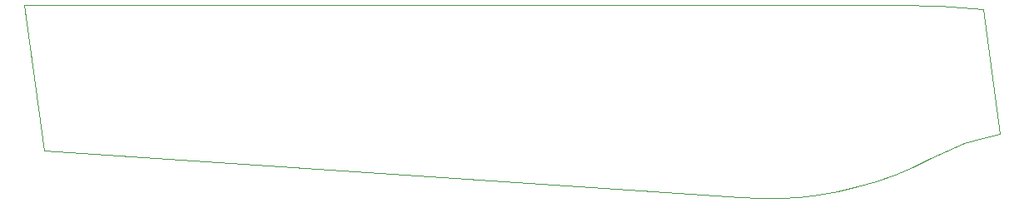
<source format=gko>
G04*
G04 #@! TF.GenerationSoftware,Altium Limited,Altium Designer,19.1.5 (86)*
G04*
G04 Layer_Color=8388736*
%FSAX24Y24*%
%MOIN*%
G70*
G01*
G75*
%ADD97C,0.0002*%
D97*
X052297Y013593D02*
X054028Y013552D01*
X055755Y013430D01*
X056416Y008441D01*
X055695Y008269D02*
X056416Y008441D01*
X054988Y008046D02*
X055695Y008269D01*
X054298Y007773D02*
X054988Y008046D01*
X053630Y007452D02*
X054298Y007773D01*
X052921Y007106D02*
X053630Y007452D01*
X052195Y006800D02*
X052921Y007106D01*
X051452Y006535D02*
X052195Y006800D01*
X050695Y006313D02*
X051452Y006535D01*
X049927Y006134D02*
X050695Y006313D01*
X049150Y005998D02*
X049927Y006134D01*
X048367Y005907D02*
X049150Y005998D01*
X047580Y005860D02*
X048367Y005907D01*
X046791Y005857D02*
X047580Y005860D01*
X046004Y005899D02*
X046791Y005857D01*
X018132Y007754D02*
X046004Y005899D01*
X017356Y013608D02*
X018132Y007754D01*
X017356Y013608D02*
X052297Y013593D01*
M02*

</source>
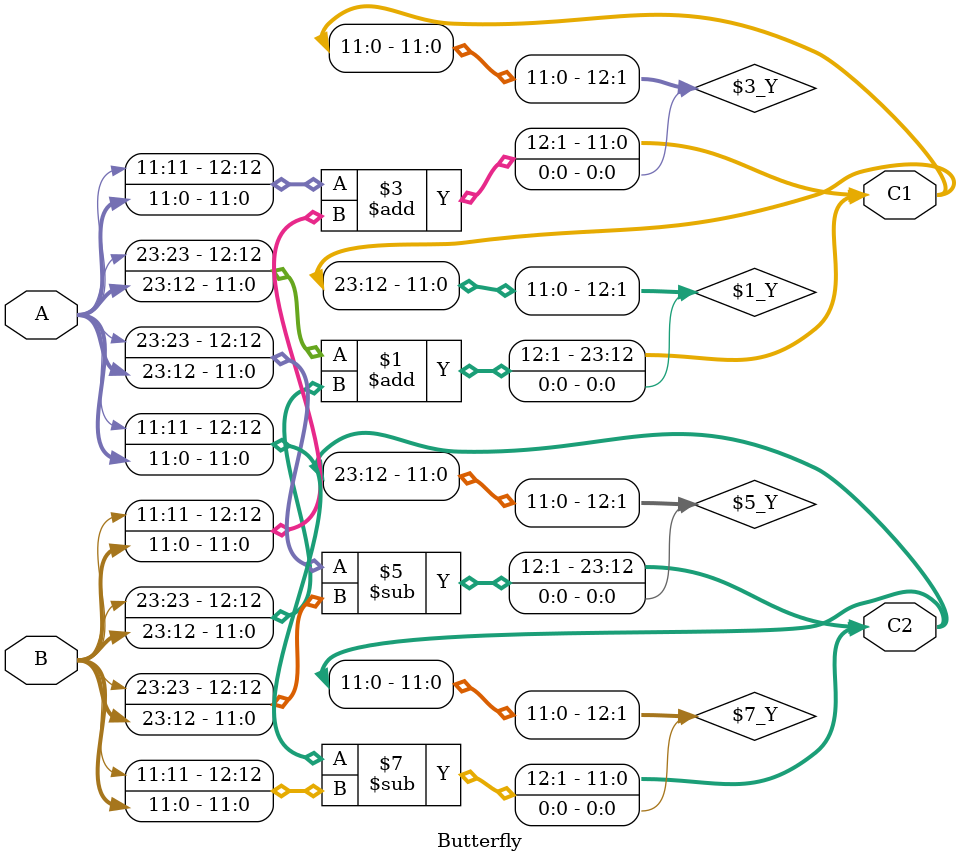
<source format=v>
module Butterfly(
    output [24-1:0] C1, C2,
    input [24-1:0] A, B
);

    assign C1[23:12] = ({A[23], A[23:12]} + {B[23], B[23:12]}) >> 1;
    assign C1[11:0] = ({A[11], A[11:0]} + {B[11], B[11:0]}) >> 1;
    assign C2[23:12] = ({A[23], A[23:12]} - {B[23], B[23:12]}) >> 1;
    assign C2[11:0] = ({A[11], A[11:0]} - {B[11], B[11:0]}) >> 1;

endmodule

</source>
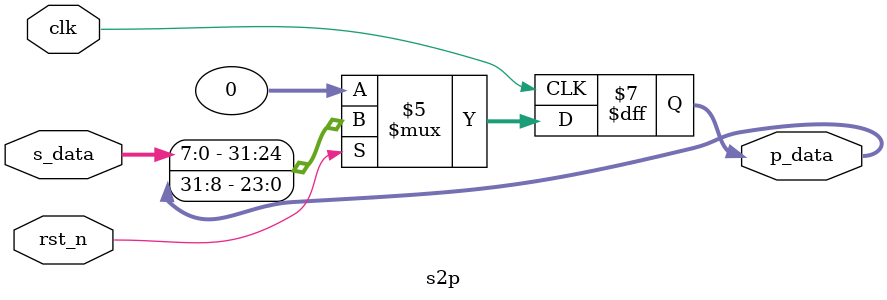
<source format=v>
module s2p( 
			clk, 
			s_data, 
			p_data,
			rst_n);


localparam BLOCK_SIZE = 4;
localparam WORD_SIZE = 8;

input wire rst_n;
input wire clk;
input wire [WORD_SIZE-1:0] s_data;
output reg [BLOCK_SIZE*WORD_SIZE-1:0] p_data;

initial begin
	p_data = {(BLOCK_SIZE*WORD_SIZE){1'b0}};
end

always @(posedge clk) begin
	if (!rst_n) begin
		p_data <= {(BLOCK_SIZE*WORD_SIZE){1'b0}};
	end
	else begin
		p_data <= {s_data, p_data[BLOCK_SIZE*WORD_SIZE-1:WORD_SIZE]};
	end
end

endmodule

</source>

Your instructions =
Exact repetition of all the records is required, with the pictures excluded.

The answer =
<source format=gko>
G04*
G04 #@! TF.GenerationSoftware,Altium Limited,Altium Designer,19.1.5 (86)*
G04*
G04 Layer_Color=8388736*
%FSAX24Y24*%
%MOIN*%
G70*
G01*
G75*
%ADD97C,0.0002*%
D97*
X052297Y013593D02*
X054028Y013552D01*
X055755Y013430D01*
X056416Y008441D01*
X055695Y008269D02*
X056416Y008441D01*
X054988Y008046D02*
X055695Y008269D01*
X054298Y007773D02*
X054988Y008046D01*
X053630Y007452D02*
X054298Y007773D01*
X052921Y007106D02*
X053630Y007452D01*
X052195Y006800D02*
X052921Y007106D01*
X051452Y006535D02*
X052195Y006800D01*
X050695Y006313D02*
X051452Y006535D01*
X049927Y006134D02*
X050695Y006313D01*
X049150Y005998D02*
X049927Y006134D01*
X048367Y005907D02*
X049150Y005998D01*
X047580Y005860D02*
X048367Y005907D01*
X046791Y005857D02*
X047580Y005860D01*
X046004Y005899D02*
X046791Y005857D01*
X018132Y007754D02*
X046004Y005899D01*
X017356Y013608D02*
X018132Y007754D01*
X017356Y013608D02*
X052297Y013593D01*
M02*

</source>
<source format=v>
module Butterfly(
    output [24-1:0] C1, C2,
    input [24-1:0] A, B
);

    assign C1[23:12] = ({A[23], A[23:12]} + {B[23], B[23:12]}) >> 1;
    assign C1[11:0] = ({A[11], A[11:0]} + {B[11], B[11:0]}) >> 1;
    assign C2[23:12] = ({A[23], A[23:12]} - {B[23], B[23:12]}) >> 1;
    assign C2[11:0] = ({A[11], A[11:0]} - {B[11], B[11:0]}) >> 1;

endmodule

</source>
<source format=v>
module s2p( 
			clk, 
			s_data, 
			p_data,
			rst_n);


localparam BLOCK_SIZE = 4;
localparam WORD_SIZE = 8;

input wire rst_n;
input wire clk;
input wire [WORD_SIZE-1:0] s_data;
output reg [BLOCK_SIZE*WORD_SIZE-1:0] p_data;

initial begin
	p_data = {(BLOCK_SIZE*WORD_SIZE){1'b0}};
end

always @(posedge clk) begin
	if (!rst_n) begin
		p_data <= {(BLOCK_SIZE*WORD_SIZE){1'b0}};
	end
	else begin
		p_data <= {s_data, p_data[BLOCK_SIZE*WORD_SIZE-1:WORD_SIZE]};
	end
end

endmodule

</source>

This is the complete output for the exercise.